Testimony offered at the hearing showed the manufacturer of the Intoxilyzer failed to follow state rules requiring the solutions used to calibrate the breath machines be certified by an independent lab. CMI creates its own samples in-house, according to CMI engineer Brian T. Faulkner.
“As a result of the evidence produced at the hearing, it is now extremely questionable as to whether or not any DUI prosecution which utilizes a reading from an Intoxilyzer 5000EN breath testing device could presently withstand scrutiny based upon the startling testimony of the commonwealth’s own witness, Mr. Faulkner, at the hearing,” Judge Clark wrote.
Since the machine did not follow state regulations, there was no way the court could determine whether the initial calibration of the machine was completed in a scientific and accurate manner. Moreover, the machine is only checked against samples of 0.05, 0.10 and 0.15 percent.
“If you’re calibrating from 0.05 to 0.15 and did these three points, you have the correlation coefficient, you’ve proven to me that your instrument works — definitely works between 0.05 percent and 0.15 percent. There’s no data to say that it works at 0.16 percent. There’s no data to say it works at 0.04 percent,” Lee N. Polite, an expert in organic chemistry, testified.
Despite the unreliability of thse machines, they continue to constitute the main evidence against a citizen charged with DUI — and the only evidence when charged with having over .08% blood alcohol.

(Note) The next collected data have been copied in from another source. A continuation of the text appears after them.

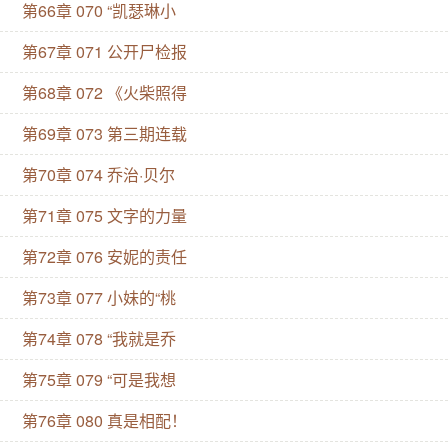
第66章 070 “凯瑟琳小
第67章 071 公开尸检报
第68章 072 《火柴照得
第69章 073 第三期连载
第70章 074 乔治·贝尔
第71章 075 文字的力量
第72章 076 安妮的责任
第73章 077 小妹的“桃
第74章 078 “我就是乔
第75章 079 “可是我想
第76章 080 真是相配！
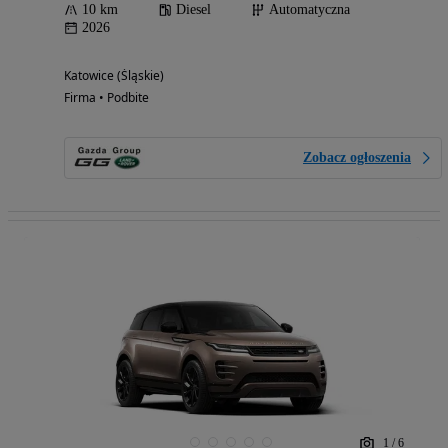
10 km
Diesel
Automatyczna
2026
Katowice (Śląskie)
Firma • Podbite
Zobacz ogłoszenia
1
/
6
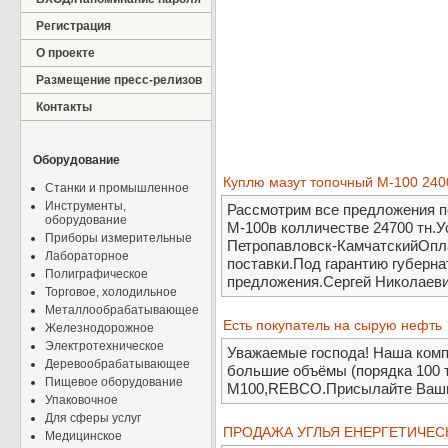
Регистрация
О проекте
Размещение пресс-релизов
Контакты
Оборудование
Куплю мазут топочный М-100 240
Станки и промышленное
Инструменты,
Рассмотрим все предложения по
оборудование
М-100в колличестве 24700 тн.У
Приборы измерительные
Петропавловск-КамчатскийОпла
Лабораторное
поставки.Под гарантию губерн
Полиграфическое
предложения.Сергей Николаеви
Торговое, холодильное
Металлообрабатывающее
Есть покупатель на сырую нефть
Железнодорожное
Электротехническое
Уважаемые господа! Наша комп
Деревообрабатывающее
большие объёмы (порядка 100 т
Пищевое оборудование
М100,REBCO.Присылайте Ваши
Упаковочное
Для сферы услуг
ПРОДАЖА УГЛЬЯ ЕНЕРГЕТИЧЕС
Медицинское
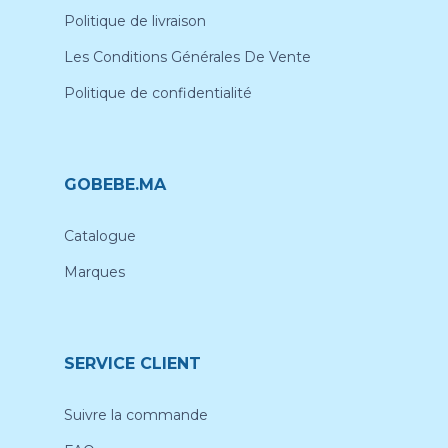
Politique de livraison
Les Conditions Générales De Vente
Politique de confidentialité
GOBEBE.MA
Catalogue
Marques
SERVICE CLIENT
Suivre la commande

Because of their unpopularity, drunk driving cases are often used by police and prosecutors to chip away at the constitutional guarantees of our citizens. See The DUI Exception to the Constitution. Every once in awhile, however, the media shows a little courage and gets it right. From an editorial in yesterday’s New York Times:
Is the Driver Drunk?
Jan. 5. New York, NY - The Fourth Amendment prohibits the police from searching individuals without a warrant, but the Supreme Court allows exceptions to that rule for “exigent circumstances” — when the police believe that the delay involved in getting a warrant would lead to destruction of evidence.
In Missouri v. McNeely, scheduled for argument at the court on Wednesday, the police forced a driver to take a blood test at a hospital without a warrant, after he refused to take a breath test with a portable machine when he was stopped for erratic driving. The blood test showed that his blood alcohol content was 0.154 percent, or almost twice the state’s legal limit.
The Missouri Supreme Court wisely ruled that the warrantless blood test was an unreasonable search because there was no emergency that prevented the police from getting a search warrant in a timely manner before the alcohol in the driver’s blood dissipated.
Missouri is now asking the United States Supreme Court to overturn the state court ruling and to radically revise Fourth Amendment law so that police — without a warrant — can draw blood from every person arrested on suspicion of drunken driving, regardless of the circumstances. The United States government, siding with Missouri, argues that warrantless blood draws are needed “to prevent the imminent destruction of evidence.”
But in 21 states, including Missouri, the police have successfully obtained thousands of warrants to get blood alcohol evidence.
If the Supreme Court applies the blanket rule Missouri seeks, it will diminish constitutional rights without increasing public safety in any meaningful way.